So long as the principles of URI
naming, HTTP access, and linking predicates where possible are
maintained, the approach qualifies as Linked Data.
10. Can legacy data be
expressed as Linked Data?
Absolutely yes, without reservation.
Indeed, non-transactional legacy data perhaps should
be expressed as Linked Data in order to gain its manifest benefits. See
#14 below.
11.
Can enterprise and open or public data be intermixed as Linked Data?
Of
course. Since Linked Data can be applied to any data formalism, source
or schema, it is perfectly suited to integrating data from inside and
outside the firewall, open or private.
12. How does one query or access Linked
Data?
The basic query language for Linked Data is SPARQL
(pronounced "sparkle"), which bears close resemblance to SQL only
applicable to an RDF data graph. The actual datastores applied to RDF
may also add a fourth aspect to the tuple for graph namespaces, which
can bring access and scale efficiencies. In these cases, the system is
known as a 'quad store'.
Additional techniques may be added to data
filtering prior to the SPARQL query for further efficiencies.
Templated
SPARQL queries and other techniques can lead to very efficient and
rapid deployment of various Web services and reports, two techniques
often applied by Zitgist and other vendors. For example, all Zitgist DataViewer views and UMBEL Web services are expressed using
such SPARQL templates.
This SPARQL templating approach may also
be combined with the use of templating standards such as Fresnel to bind
instance data to display templates.
13. How is access control or security
maintained around Linked Data?
In
Zitgist's view, access control or security occurs at the layer of the
HTTP access and protocols, and not at the Linked Data layer. Thus, the
same policies and procedures that have been developed for general Web
access and security are applicable to Linked Data.
However,
standard data level or Web server access and security can
be enhanced by the choice of the system hosting the data. Zitgist, for
example, uses OpenLink's Virtuoso
universal server
that has proven and robust security mechanisms. Additionally, it is
possible to express security and access policies using RDF ontologies
as well. These potentials are largely independent of Linked Data
techniques.
The key point is that there is nothing unique
or inherent to Linked Data with respect to access or control or
security that is not inherent with standard Web access. If a given link
points to a data object from a source that has limited or controlled
access, its results will not appear in the final results graph for
those users subject to access restrictions.
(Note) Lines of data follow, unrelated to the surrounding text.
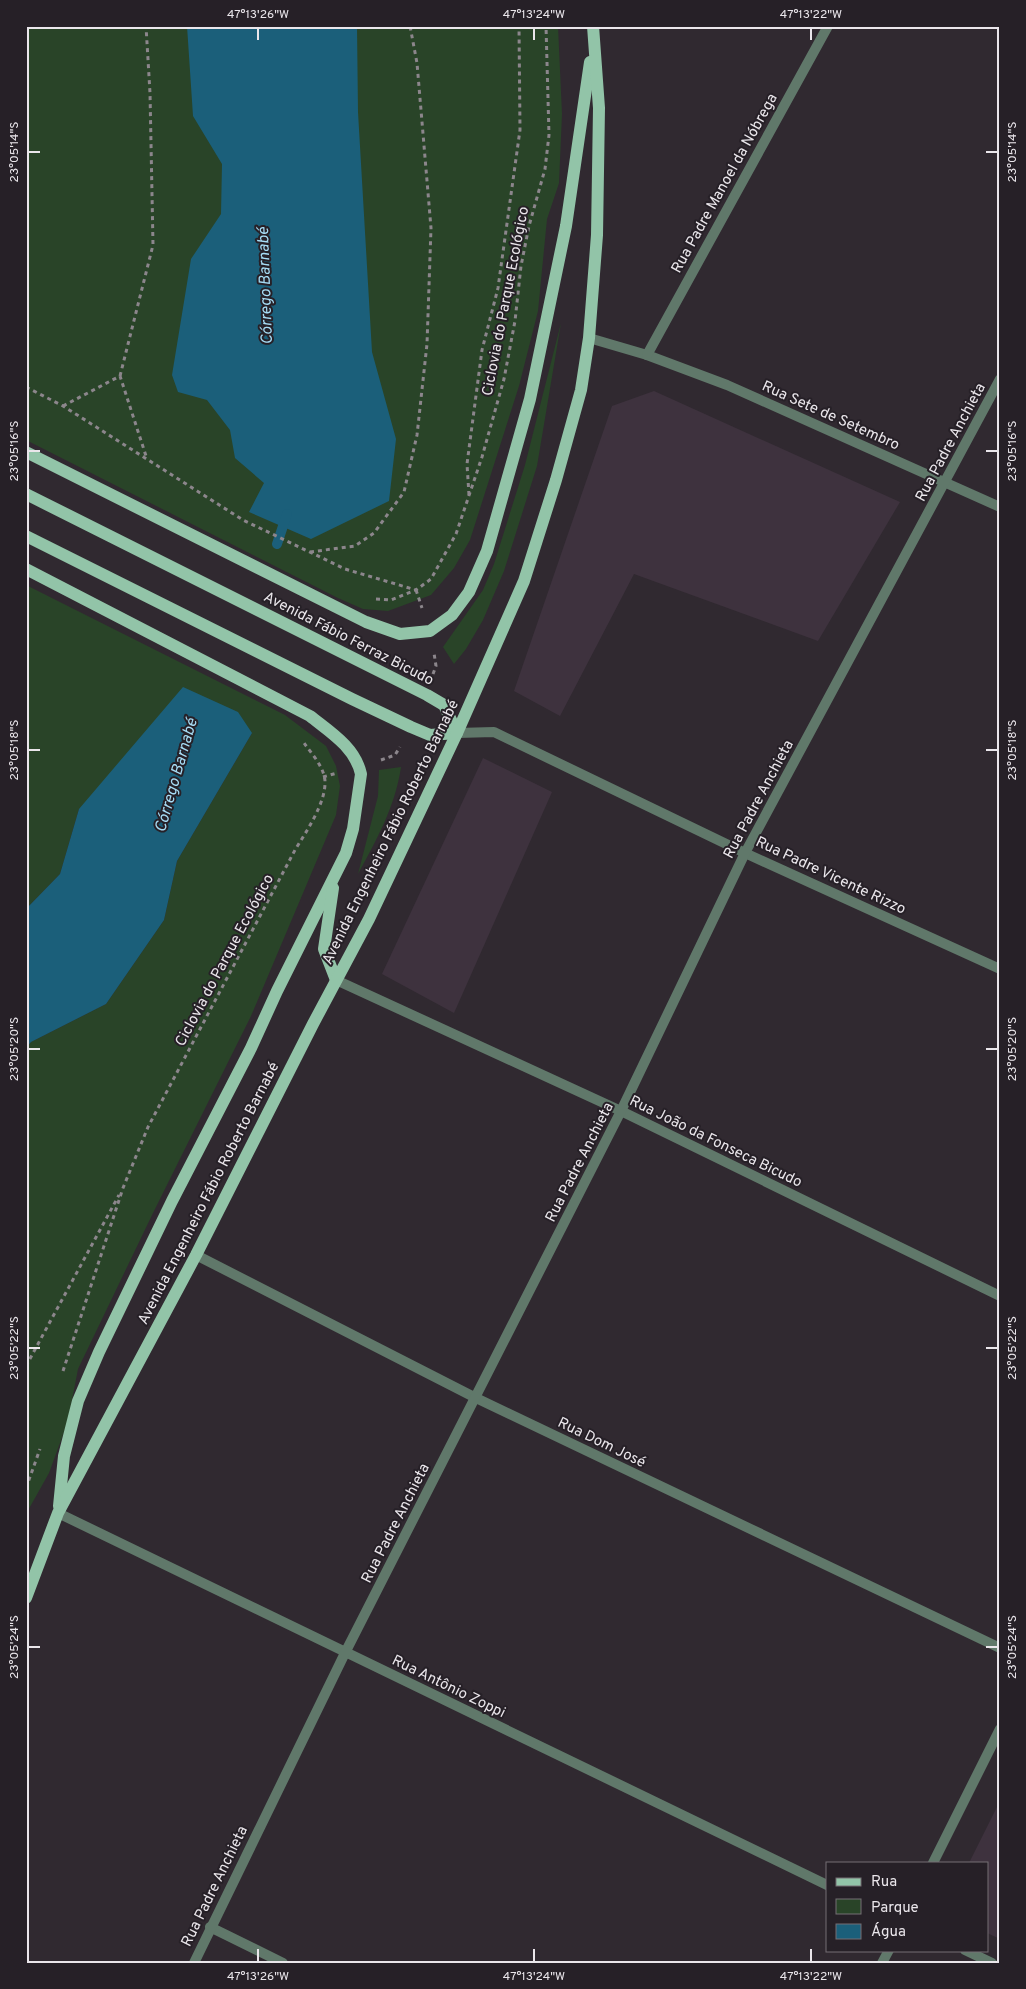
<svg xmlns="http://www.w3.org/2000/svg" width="1026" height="1989" font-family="Overpass,sans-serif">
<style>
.built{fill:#3e323e}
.green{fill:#294428}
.water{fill:#1b5f7a}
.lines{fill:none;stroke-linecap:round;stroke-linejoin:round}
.stream{stroke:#1b5f7a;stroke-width:10}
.path{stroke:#8c868c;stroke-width:3;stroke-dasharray:4 4;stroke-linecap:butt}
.street{stroke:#60786a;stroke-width:10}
.primary{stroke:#92c4a8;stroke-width:12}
.ticks{fill:none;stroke:#eae6eb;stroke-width:2}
.labels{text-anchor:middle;stroke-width:4;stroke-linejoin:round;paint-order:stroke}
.street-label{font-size:15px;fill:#eae6eb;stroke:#262027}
.water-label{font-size:16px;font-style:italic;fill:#a6dcf5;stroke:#262027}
.neatline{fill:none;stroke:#eae6eb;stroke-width:2}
.ticks-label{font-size:12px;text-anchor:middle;fill:#eae6eb}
</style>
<rect width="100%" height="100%" fill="#302930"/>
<g class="built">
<path d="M654,391L900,502L818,641L634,574L560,716L514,691L612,406Z"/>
<path d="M483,758L552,792L454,1013L382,974Z"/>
<path d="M1000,1801V1939L987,1933V1863H969Z"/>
</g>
<g class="green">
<path d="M26,26H558L562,114L559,183L547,219L538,311L519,386L470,540L454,568L431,595L388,611L363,609L338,598L26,440Z"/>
<path d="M561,323L537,466L504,571L483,620L466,649L454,664L443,647L483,590L494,564L525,465Z"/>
<path d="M26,585L285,715L326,746L336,766L340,786L336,815L251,1016L153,1213L78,1369L68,1421L49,1473L26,1514V1048L31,1042L106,1004L164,920L177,861L252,733L79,809L60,874L26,909Z"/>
<path d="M401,767C395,807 377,839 358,874L378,796L379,770Z"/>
</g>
<g class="water">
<path d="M187,26H357L358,112L372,352L396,439L389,501L311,539L249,512L264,483L235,458L230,430L207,400L178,392L172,375L191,259L221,214L222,164L193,116Z"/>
<path d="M183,687L238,712L252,733L177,861L164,920L106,1004L31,1042L26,1048V909L60,874L79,809Z"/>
</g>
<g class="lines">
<path class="stream" d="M277,544L287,514"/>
<g class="path">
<path d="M120,376L153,245L150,93L146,26"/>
<path d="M26,387L63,406L243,520L345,569L416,590"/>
<path d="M63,406L120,376L147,459"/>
<path d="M469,495L467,464L482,350L498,288L520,130L519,26"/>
<path d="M310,552L355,546L374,533L404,492L417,435L427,344L431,228L417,63L410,26"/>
<path d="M416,590L422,608"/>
<path d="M376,599L391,600L416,590L431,579L456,534L482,457L504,379L515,321L521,266L529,226L545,169L549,135L546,26"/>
<path d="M433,674L436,666L434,653"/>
<path d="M381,760L395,755L400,747"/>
<path d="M323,777L337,773"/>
<path d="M26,1366L119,1195"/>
<path d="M63,1371L123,1188L148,1127L295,850C306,832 326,803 325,781C324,767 312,754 304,743"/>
<path d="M26,1488L40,1449"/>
</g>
<g class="street">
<path d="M589,338L647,355L727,385L1000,507"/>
<path d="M647,355L828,26"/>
<path d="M457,733L494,732L745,853L1000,969"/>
<path d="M336,980L621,1111L1000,1296"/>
<path d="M196,1255L476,1398L1000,1648"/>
<path d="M58,1513L827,1885"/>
<path d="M933,1863L1000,1729"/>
<path d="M210,1927L283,1963"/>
<path d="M965,1950L992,1963"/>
<path d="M194,1963L345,1653L621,1111L745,853L1000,379"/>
<path d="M882,1963L889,1950"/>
</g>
<g class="primary">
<path d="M26,452L366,622L400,634L430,631L452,615L469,592L487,551L530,399L566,226L590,62"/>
<path d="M26,494L427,695L444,705L457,733L430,735L411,727L352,699L26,536"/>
<path d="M26,569L310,716C330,732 355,747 361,774L353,829L346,853L277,991L251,1048L172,1201L99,1352L78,1401L64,1456L59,1506"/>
<path d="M333,888L324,949L336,980"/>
<path d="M26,1598L58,1513L196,1255L313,1024L369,919L457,733L524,581L556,480L581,390L589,338L597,235L599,108L593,26"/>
</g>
</g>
<path class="ticks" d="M258,28V40M534,28V40M811,28V40M28,152H40M986,152H998M28,451H40M986,451H998M28,750H40M986,750H998M28,1049H40M986,1049H998M28,1348H40M986,1348H998M28,1647H40M986,1647H998M258,1949V1962M534,1949V1962M811,1949V1962"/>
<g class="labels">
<g class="street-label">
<text transform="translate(724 183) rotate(-61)" y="5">Rua Padre Manoel da Nóbrega</text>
<text transform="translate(505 301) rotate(-79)" y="5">Ciclovia do Parque Ecológico</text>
<text transform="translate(831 415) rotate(24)" y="5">Rua Sete de Setembro</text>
<text transform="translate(950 442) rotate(-62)" y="5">Rua Padre Anchieta</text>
<text transform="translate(349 638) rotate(27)" y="5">Avenida Fábio Ferraz Bicudo</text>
<text transform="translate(758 799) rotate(-62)" y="5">Rua Padre Anchieta</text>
<text transform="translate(390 832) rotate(-64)" y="5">Avenida Engenheiro Fábio Roberto Barnabé</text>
<text transform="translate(831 875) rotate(25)" y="5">Rua Padre Vicente Rizzo</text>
<text transform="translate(224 960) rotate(-62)" y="5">Ciclovia do Parque Ecológico</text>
<text transform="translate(716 1141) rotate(26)" y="5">Rua João da Fonseca Bicudo</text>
<text transform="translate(579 1162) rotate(-63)" y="5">Rua Padre Anchieta</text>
<text transform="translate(208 1193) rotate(-63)" y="5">Avenida Engenheiro Fábio Roberto Barnabé</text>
<text transform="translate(602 1442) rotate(26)" y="5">Rua Dom José</text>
<text transform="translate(395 1523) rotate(-63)" y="5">Rua Padre Anchieta</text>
<text transform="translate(449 1686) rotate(26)" y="5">Rua Antônio Zoppi</text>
<text transform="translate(214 1886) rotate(-64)" y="5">Rua Padre Anchieta</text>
</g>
<g class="water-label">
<text transform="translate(264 286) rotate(-92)" y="6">Córrego Barnabé</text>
<text transform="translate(175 775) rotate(-74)" y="6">Córrego Barnabé</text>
</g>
</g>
<rect width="1026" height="1989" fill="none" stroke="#262027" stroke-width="55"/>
<rect x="826" y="1862" width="162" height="90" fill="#262027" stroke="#746f75"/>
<rect x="836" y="1878" width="25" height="8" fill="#92c4a8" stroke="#746f75"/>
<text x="871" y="1886" font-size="15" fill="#eae6eb">Rua</text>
<rect x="836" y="1899" width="25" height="15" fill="#294428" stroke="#746f75"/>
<text x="871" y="1912" font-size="15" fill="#eae6eb">Parque</text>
<rect x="836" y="1924" width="25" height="15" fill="#1b5f7a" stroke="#746f75"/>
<text x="871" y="1936" font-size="15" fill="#eae6eb">Água</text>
<rect x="28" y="28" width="970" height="1934" class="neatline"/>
<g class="ticks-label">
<text x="258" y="18">47°13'26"W</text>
<text x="534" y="18">47°13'24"W</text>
<text x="811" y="18">47°13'22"W</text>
<text transform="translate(14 152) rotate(-90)" y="4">23°05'14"S</text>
<text transform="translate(1012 152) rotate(-90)" y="4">23°05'14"S</text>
<text transform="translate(14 451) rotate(-90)" y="4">23°05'16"S</text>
<text transform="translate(1012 451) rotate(-90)" y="4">23°05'16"S</text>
<text transform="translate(14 750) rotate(-90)" y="4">23°05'18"S</text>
<text transform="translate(1012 750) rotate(-90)" y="4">23°05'18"S</text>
<text transform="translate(14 1049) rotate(-90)" y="4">23°05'20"S</text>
<text transform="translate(1012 1049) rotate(-90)" y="4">23°05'20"S</text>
<text transform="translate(14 1348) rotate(-90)" y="4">23°05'22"S</text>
<text transform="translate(1012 1348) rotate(-90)" y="4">23°05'22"S</text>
<text transform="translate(14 1647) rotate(-90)" y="4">23°05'24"S</text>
<text transform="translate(1012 1647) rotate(-90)" y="4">23°05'24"S</text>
<text x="258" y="1980">47°13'26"W</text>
<text x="534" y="1980">47°13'24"W</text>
<text x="811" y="1980">47°13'22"W</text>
</g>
</svg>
14. What are the enterprise benefits of
Linked Data? (Why adopt it?)
For
more than 30 years -- since the widespread adoption of electronic
information systems by enterprises -- the Holy Grail has been complete,
integrated access to all data. With Linked Data, that promise is now at
hand. Here are some of the key enterprise benefits to Linked Data,
which provide the rationales for adoption:
- Via the RDF
model, equal applicability to unstructured, semi-structured, and
structured data and content
- Elimination of internal data 'silos'
- Integration
of internal and external data
- Easy interlinkage of enterprise,
industry-standard, open public and public subscription data
- Complete
data modeling of any legacy schema
- Flexible and easy updates
and changes to existing schema
- An end to the need to
re-architect legacy schema resulting from changes to the business or M
& A
- Report creation and data display based on templates and
queries, not requiring manual crafting
- Data access, analysis
and
manipulation pushed out to the user level, and,
- The
ability of internal Linked Data stores to be maintained by existing DBA
procedures and assets.
15. What are early applications or uses of Linked Data?
Linked
Data is well suited to traditional knowledge base or knowledge
management applications. Its near-term application to transactional or
material process applications is less apparent.
Of special
use is the value-added from connecting existing internal and external
content via the network effect from the linkages [1].
[1]
Metcalfe's law states that the value of a telecommunications network is
proportional to the square of the number of users of the system
(n²),
where the linkages between users (nodes) exist by definition. For
information bases, the data objects are the nodes. Linked Data works to
add the connections between the nodes. We can thus modify the original
sense to become Zitgist's Law: the value of a Linked Data network is
proportional to the square of the number of links between the data
objects.